Brief A - In the retirement planning text, where are readers told to look to learn more about their scheme?
Brief B - Carry on the retirement planning text from where it stops.

Page extract -
========================================

Opting for early retirement allows you to access your pension sooner but may result in lower pension payments. Depending on the pension scheme, delaying your retirement could lead to an increased pension pot. It’s essential that you evaluate your financial situation, lifestyle and health to make an informed decision.
Please refer to the Scheme information section on your Member Online Portal to find out more. Choosing early or late retirement plays an important role in pension planning.
Budget planner guidance
Budget planning is incredibly valuable when it comes to effective retirement planning. Assessing your current financial situation will allow you to identify areas for potential savings, and help you set realistic retirement goals. You should think about the type of lifestyle you want to have when you retire.
Consider the following questions:
What do you want your retirement to look like?
How much will this
cost you?
How long will your money
have to last?
Remember, your full retirement pot could consist of income from multiple pension schemes, savings accounts, investments and the State Pension. Don’t forget to make a plan to manage any outgoings you might have including bank loans, rent or mortgage and bills.

========================================

Information provided -
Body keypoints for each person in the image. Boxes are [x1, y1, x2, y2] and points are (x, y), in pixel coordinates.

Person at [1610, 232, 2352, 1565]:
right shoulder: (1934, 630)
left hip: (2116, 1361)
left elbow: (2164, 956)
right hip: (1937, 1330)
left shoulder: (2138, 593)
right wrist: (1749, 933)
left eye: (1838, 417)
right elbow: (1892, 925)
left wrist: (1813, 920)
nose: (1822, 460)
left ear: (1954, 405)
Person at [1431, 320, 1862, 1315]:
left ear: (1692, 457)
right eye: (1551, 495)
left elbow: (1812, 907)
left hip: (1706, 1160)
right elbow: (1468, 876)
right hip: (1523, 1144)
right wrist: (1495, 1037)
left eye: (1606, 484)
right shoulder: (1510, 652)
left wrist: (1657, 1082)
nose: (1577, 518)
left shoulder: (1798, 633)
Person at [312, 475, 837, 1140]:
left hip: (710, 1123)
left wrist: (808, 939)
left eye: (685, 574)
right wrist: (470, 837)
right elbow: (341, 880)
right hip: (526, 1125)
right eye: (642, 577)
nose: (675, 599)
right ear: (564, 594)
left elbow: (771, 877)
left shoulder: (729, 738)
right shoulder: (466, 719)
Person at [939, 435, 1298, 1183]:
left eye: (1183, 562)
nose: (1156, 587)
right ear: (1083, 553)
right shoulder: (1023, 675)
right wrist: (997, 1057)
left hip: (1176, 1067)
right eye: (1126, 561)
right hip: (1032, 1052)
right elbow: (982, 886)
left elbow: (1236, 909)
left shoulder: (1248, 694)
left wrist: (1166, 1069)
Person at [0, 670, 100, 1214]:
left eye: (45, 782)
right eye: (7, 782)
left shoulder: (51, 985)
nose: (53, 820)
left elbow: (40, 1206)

========================================

Written response A - The Scheme information section on their Member Online Portal.

Written response B -
By understanding how much money you need to achieve the retirement lifestyle you want; you can check whether your current pensions savings, and any other sources of income you’ll have at retirement, can support this. Taking a proactive approach early will enable you to make informed decisions about your contributions into your current pension and how you choose to invest (if applicable). It will also help you understand if you need to make any lifestyle adjustments to support your move towards a more secure financial future.
If you would like to view a forecast of the likely pension income you might get when you retire or see how your retirement age may affect your income, you can use the useful RMSPS pension illustrator by signing into the Portal.
Planning your retirement
Your options
There may be different options to consider when taking your pension benefits, including a tax-free lump sum, income, and annuity purchases. Not all of these options will be available for your RMSPS pension benefits, and you may wish to consult an Independent Financial Advisor to support you with this. We’ll go into more detail about your options below:
Defer
taking your
pension
You may decide to delay taking your pension while you decide on the best course of action. If you want to retire after Normal Retirement Age (NRA), you’ll need to complete the Late Retirement Consent Form for the Trustee to approve. It’s important that you do this well in advance of your NRA as the Trustee may not agree to you retiring late after this date.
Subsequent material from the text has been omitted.